The European Parliament is now discussing a draft proposal of the European Commission to establish a EU directive on trade secrets. Right now the protection of trade secrets is left up to Member States. Such protection against unlawful acquisition, disclosure and use of trade secrets is necessary for a fair commercial environment for businesses. But the circulation of knowledge is also essential to the innovation and creation process, while transparency and access to information are essential to environmental, health and consumer protection.
A proper balance needs to be found to avoid abusive claims of improper use of trade secrets and overbroad protection.

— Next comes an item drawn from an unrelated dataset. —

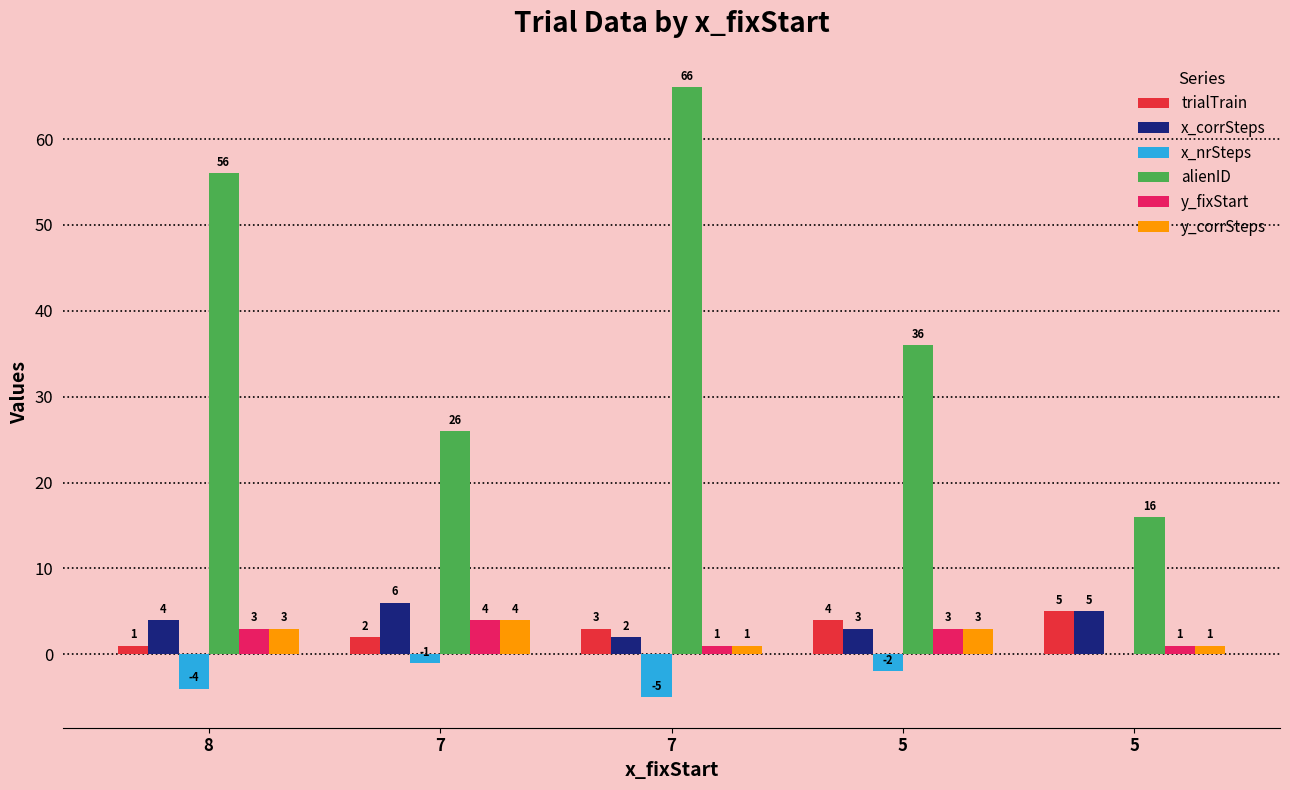

True or false: x_corrSteps has a value of 6 at 7.

True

A clear and legally sound definition
The role of a European directive is to set fair and clear rules. If its definition of what constitutes trade secrets is too vague this will create legal uncertainties and facilitate abuses of the notion by the most powerful economic players to the detriment of the smaller ones and of society as a whole. It is also important to remember that this directive will serve as the only EU benchmark in the context of the negotiation of the TTIP agreement on the issue of trade secrets: we don't want neither the US government nor the multinationals legally based in the US to take avantage of the legal loopholes in the directive.
In the vast majority of EU countries, contrary to the US, trade secrets protection is not an intellectual property right (IPR). Therefore its application should not lead to the creation of new exclusive rights. The use of IPR terminology in the Commission proposal creates ambiguities and may impact legal interpretations in cases of litigation.
Guaranteeing legitimate rights and access to information
The directive needs to establish, without any ambiguity, cases where the disclosure of information shall not fall under the its scope. Such cases must include when disclosure is required by EU or national rules or when it is part of public authorities' mandate.
More generally protection of trade secrets must not undermine legitimate public interest, such as consumer protection, the protection of workers, the protection of human, animal or plant life, the protection of the environment, the prevention of unfair competition and the safeguarding of fundamental rights, including freedom of expression and information.
Guaranteeing mobility of employees
Circulation of knowledge and skills goes hand in hand with the mobility of the employees, contributing to making industrial actors and research sectors more dynamic and creative, as demonstrated by the Silicon Valley. Several studies have shown that regions or states that enforce strong non-compete agreements between employers and employees are subject to « brain drain » of the most highly skilled workers, reduced investment and innovation.
Employees need to be able to move from company to company. Employers should not be in a position to take former employees to court on claims of unlawful access or use of trade secrets many years after the employees have left (the Council is asking for 6 years). Generally, there needs to be a proper balance between the employees who create new ideas and the companies who provide the resources and the environment for the development of these ideas.